ProxmoxCertificateExpiring #
The certificate with subject {{ printf “{{ $labels.subject }}” }} on that node is expiring in {{ printf “{{ $value }}” }} days
Alert Rule
alert: ProxmoxCertificateExpiring
annotations:
description: The certificate with subject {{ $labels.subject }} on that node is
expiring in {{ $value }} days
runbook: https://srerun.github.io/prometheus-alerts/runbooks/proxmox-exporter/proxmoxcertificateexpiring/
summary: Proxmox certificate on node {{ $labels.node }} is expiring in a week
expr: "proxmox_node_days_until_cert_expiration < 7 \n"
for: 5m
labels:
severity: critical
Here is a runbook for the Prometheus alert rule “ProxmoxCertificateExpiring”:
Meaning #
This alert is triggered when the certificate on a Proxmox node is expiring in less than 7 days (configurable via the threshold_ProxmoxCertificateExpiring
value). This alert is critical and requires immediate attention to avoid service disruption.
Impact #
If the certificate is not renewed, it will expire and cause disruptions to the Proxmox node and its associated services. This can lead to:
- Loss of connectivity to the node
- Inability to manage the node or its resources
- Potential security risks due to an invalid or expired certificate
Diagnosis #
To diagnose the issue, follow these steps:
- Check the Proxmox node’s certificate expiration date using the Proxmox web interface or the
proxmox-node
command-line tool. - Verify that the certificate subject matches the one reported in the alert.

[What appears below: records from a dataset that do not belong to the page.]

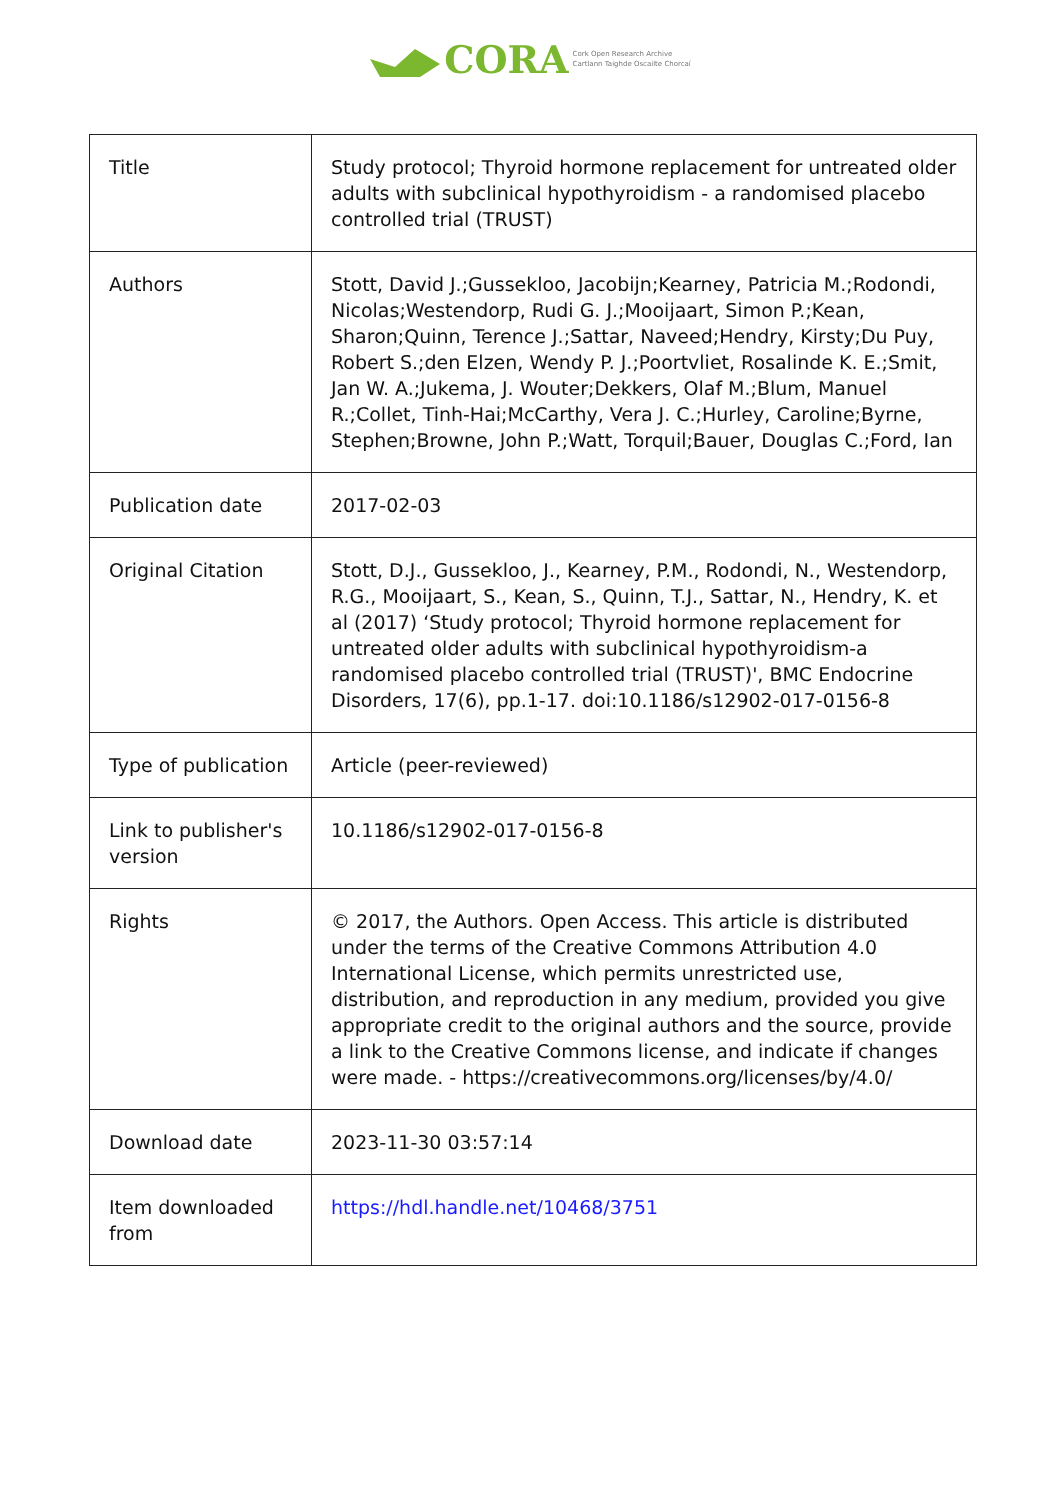CORA
Cork Open Research Archive
Cartlann Taighde Oscailte Chorcaí
| Title | Study protocol; Thyroid hormone replacement for untreated older adults with subclinical hypothyroidism - a randomised placebo controlled trial (TRUST) |
| Authors | Stott, David J.;Gussekloo, Jacobijn;Kearney, Patricia M.;Rodondi, Nicolas;Westendorp, Rudi G. J.;Mooijaart, Simon P.;Kean, Sharon;Quinn, Terence J.;Sattar, Naveed;Hendry, Kirsty;Du Puy, Robert S.;den Elzen, Wendy P. J.;Poortvliet, Rosalinde K. E.;Smit, Jan W. A.;Jukema, J. Wouter;Dekkers, Olaf M.;Blum, Manuel R.;Collet, Tinh-Hai;McCarthy, Vera J. C.;Hurley, Caroline;Byrne, Stephen;Browne, John P.;Watt, Torquil;Bauer, Douglas C.;Ford, Ian |
| Publication date | 2017-02-03 |
| Original Citation | Stott, D.J., Gussekloo, J., Kearney, P.M., Rodondi, N., Westendorp, R.G., Mooijaart, S., Kean, S., Quinn, T.J., Sattar, N., Hendry, K. et al (2017) ‘Study protocol; Thyroid hormone replacement for untreated older adults with subclinical hypothyroidism-a randomised placebo controlled trial (TRUST)', BMC Endocrine Disorders, 17(6), pp.1-17. doi:10.1186/s12902-017-0156-8 |
| Type of publication | Article (peer-reviewed) |
| Link to publisher's version | 10.1186/s12902-017-0156-8 |
| Rights | © 2017, the Authors. Open Access. This article is distributed under the terms of the Creative Commons Attribution 4.0 International License, which permits unrestricted use, distribution, and reproduction in any medium, provided you give appropriate credit to the original authors and the source, provide a link to the Creative Commons license, and indicate if changes were made. - https://creativecommons.org/licenses/by/4.0/ |
| Download date | 2023-11-30 03:57:14 |
| Item downloaded from | https://hdl.handle.net/10468/3751 |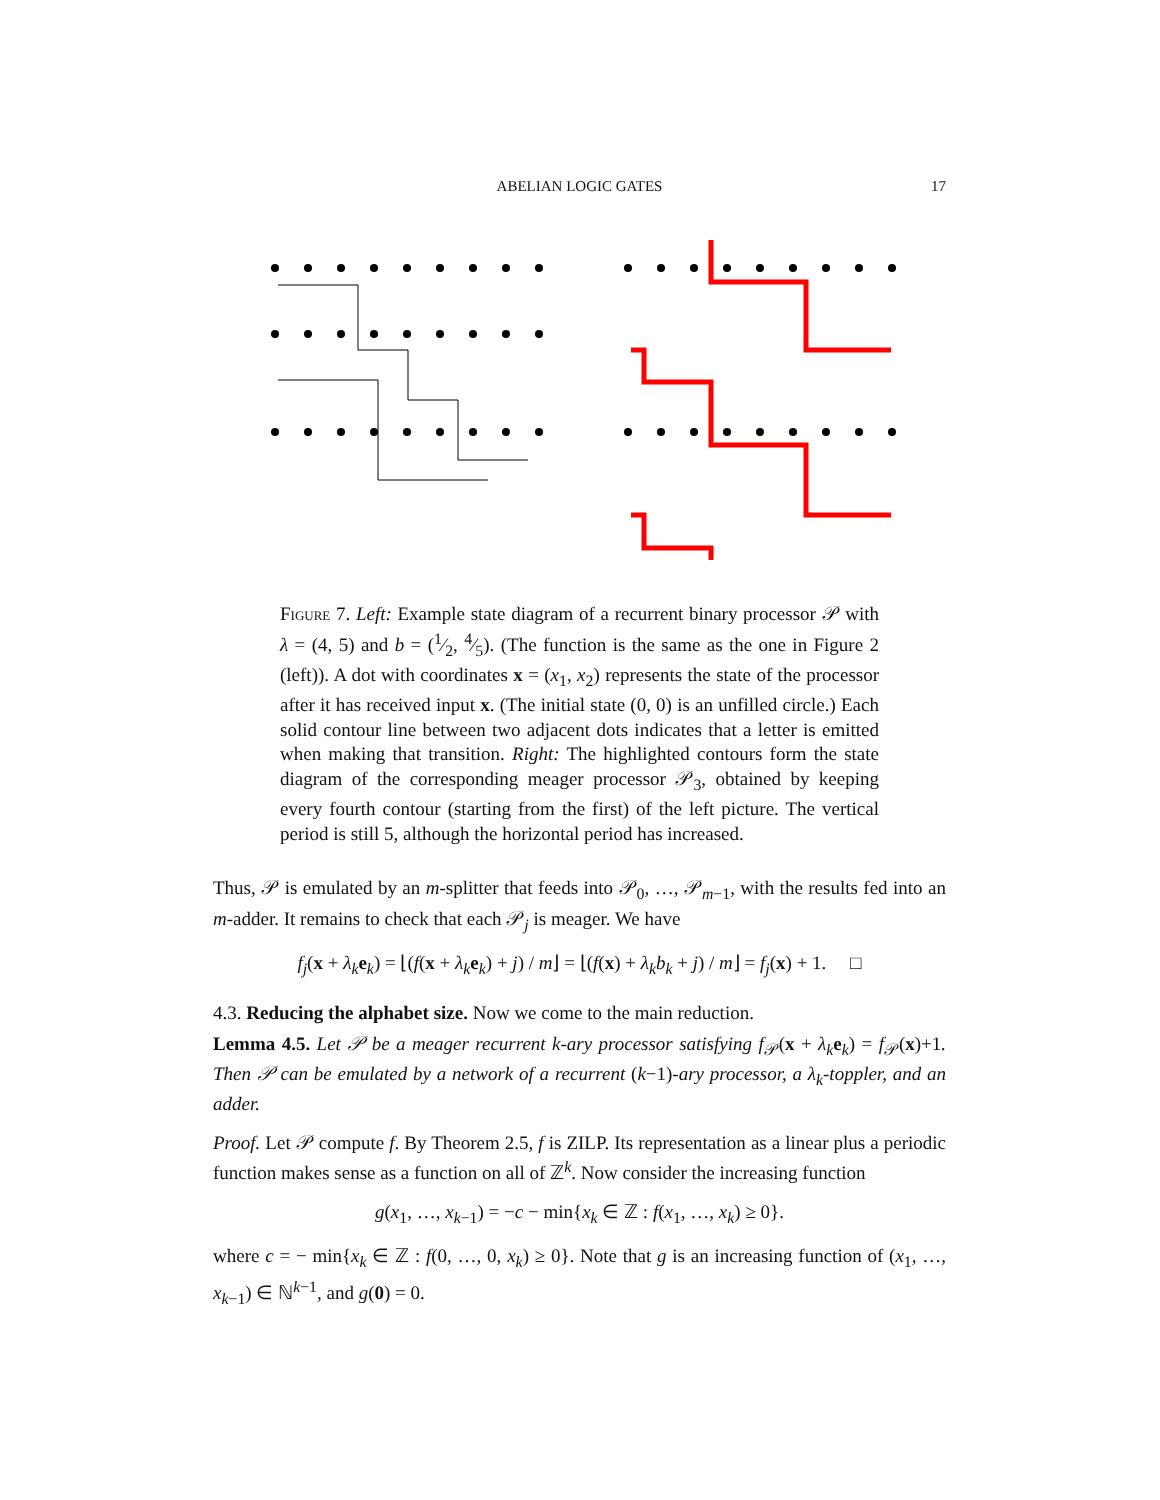ABELIAN LOGIC GATES 17
Figure 7. Left: Example state diagram of a recurrent binary processor 𝒫 with λ = (4, 5) and b = (1⁄2, 4⁄5). (The function is the same as the one in Figure 2 (left)). A dot with coordinates x = (x<sub>1</sub>, x<sub>2</sub>) represents the state of the processor after it has received input x. (The initial state (0, 0) is an unfilled circle.) Each solid contour line between two adjacent dots indicates that a letter is emitted when making that transition. Right: The highlighted contours form the state diagram of the corresponding meager processor 𝒫<sub>3</sub>, obtained by keeping every fourth contour (starting from the first) of the left picture. The vertical period is still 5, although the horizontal period has increased.
Thus, 𝒫 is emulated by an m-splitter that feeds into 𝒫<sub>0</sub>, …, 𝒫<sub>m−1</sub>, with the results fed into an m-adder. It remains to check that each 𝒫<sub>j</sub> is meager. We have
f<sub>j</sub>(x + λ<sub>k</sub> e<sub>k</sub>) = ⌊(f(x + λ<sub>k</sub> e<sub>k</sub>) + j) / m⌋ = ⌊(f(x) + λ<sub>k</sub>b<sub>k</sub> + j) / m⌋ = f<sub>j</sub>(x) + 1. □
4.3. Reducing the alphabet size. Now we come to the main reduction.
Lemma 4.5. Let 𝒫 be a meager recurrent k-ary processor satisfying f<sub>𝒫</sub>(x + λ<sub>k</sub> e<sub>k</sub>) = f<sub>𝒫</sub>(x)+1. Then 𝒫 can be emulated by a network of a recurrent (k−1)-ary processor, a λ<sub>k</sub>-toppler, and an adder.
Proof. Let 𝒫 compute f. By Theorem 2.5, f is ZILP. Its representation as a linear plus a periodic function makes sense as a function on all of ℤ<sup>k</sup>. Now consider the increasing function
g(x<sub>1</sub>, …, x<sub>k−1</sub>) = −c − min{x<sub>k</sub> ∈ ℤ : f(x<sub>1</sub>, …, x<sub>k</sub>) ≥ 0}.
where c = − min{x<sub>k</sub> ∈ ℤ : f(0, …, 0, x<sub>k</sub>) ≥ 0}. Note that g is an increasing function of (x<sub>1</sub>, …, x<sub>k−1</sub>) ∈ ℕ<sup>k−1</sup>, and g(0) = 0.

- Check the node’s system logs for any certificate-related errors or warnings.
Mitigation #
To mitigate the issue, follow these steps:
- Renew the certificate on the affected Proxmox node using the Proxmox web interface or the
proxmox-node
command-line tool. - Verify that the new certificate is valid and has a sufficient lifetime.
- Update any relevant configurations or dependencies that rely on the certificate.
- Clear the alert in Prometheus and verify that the
proxmox_node_days_until_cert_expiration
metric returns a value greater than the threshold.
Remember to update the runbook URL in the alert rule to point to this document for easy reference.